The lockdown proved to be a constructive opportunity to get to grips with the digital challenge. An incentive to imagine the future of spaces by focusing on design and technology and involving the most important players on topics covering the workplace, education, hospitality, retail and public spaces. The result was an intellectual guideline capable of mapping out a new narrative in the sector, as well as overcoming obsolete models by taking advantage of the potential of current technology.
OPEN INNOVATION TO CREATE ECOSYSTEM INNOVATION
In recent years, many companies have focused their strategic choices on open innovation, undergoing a profound transformation internally and in their relations with the outside world. Open innovation is a strategic and cultural approach based on which companies choose to rely on an innovation model in order to create more value and be more competitive on the market, one that does not only take into account internal ideas and resources, but also tools and skills sourced externally, especially from start-ups, universities, research institutes, consultants and non-competing companies.

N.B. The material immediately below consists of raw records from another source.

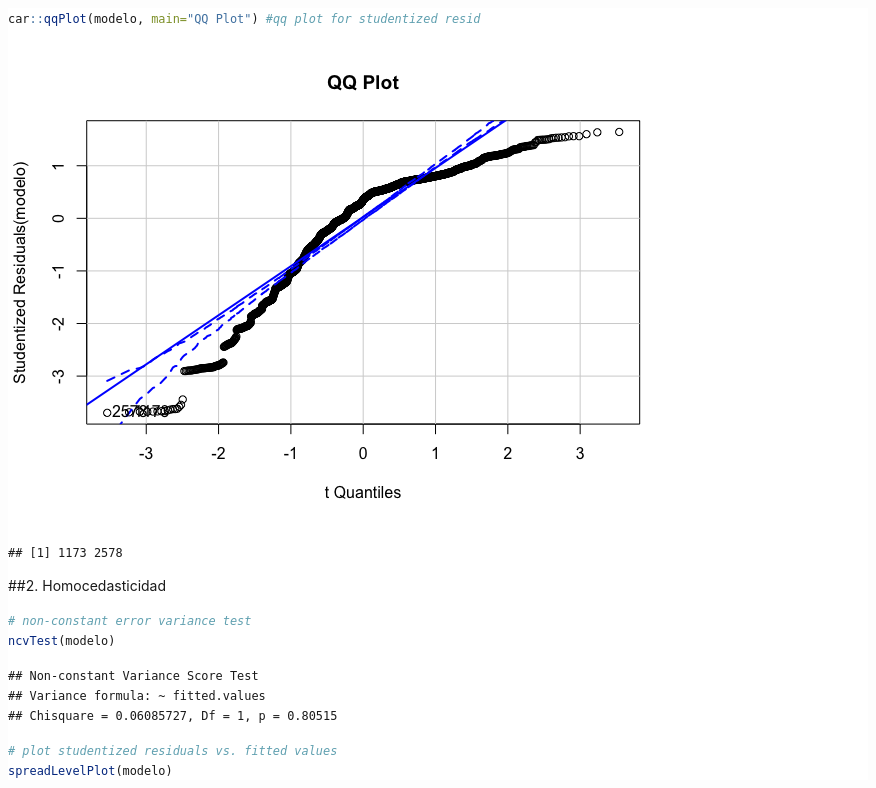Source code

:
 ``` r
car::qqPlot(modelo, main="QQ Plot") #qq plot for studentized resid
```

![](P4_files/figure-gfm/unnamed-chunk-28-1.png)

    ## [1] 1173 2578

\#\#2. Homocedasticidad

``` r
# non-constant error variance test
ncvTest(modelo)
```

    ## Non-constant Variance Score Test 
    ## Variance formula: ~ fitted.values 
    ## Chisquare = 0.06085727, Df = 1, p = 0.80515

``` r
# plot studentized residuals vs. fitted values 
spreadLevelPlot(modelo)
```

Companies have realised that they need to develop a more distributed, hands-on and decentralised approach to innovation. Indeed, open innovation may prove to be the most profitable way to innovate, as it reduces costs and increases market differentiation by creating new business solutions and accelerating time to market.
INVESTING IN SMART MANUFACTURING
Smart manufacturing means revolutionising the production times and methods, introducing technologies and strategies that fall under the broader framework of Industry 4.0, into the factory. The goal is to optimize Products, Processes and People, the so-called 3Ps. To do this, we need to change our perspective, by taking advantage of the digital world to work on new levels of integration and relationship, while maintaining customer centricity.
The key words in smart production: flexibility, sharing and collaboration.
Arrital, which has a logistics and production plant occupying 58,000 square meters and a network of over 200 partners, continued to invest even during the pandemic, allocating approximately 5 million Euros to the modernisation and alignment of production facilities with the purchase of new machinery. “In the 2021-2023 three-year business plan,” explains the General Manager Christian Dal Bo, “we identified thirty-three improvement processesthat willaffect both the production part and the offices. The first stages will involve the mapping of business processes to identify and resolve our weaknesses: from the requalification of the procurement office to IT support. We are creating an ‘operations’ manager with a ‘supply chain’ that will allow us to monitor every single stage of the production cycle”.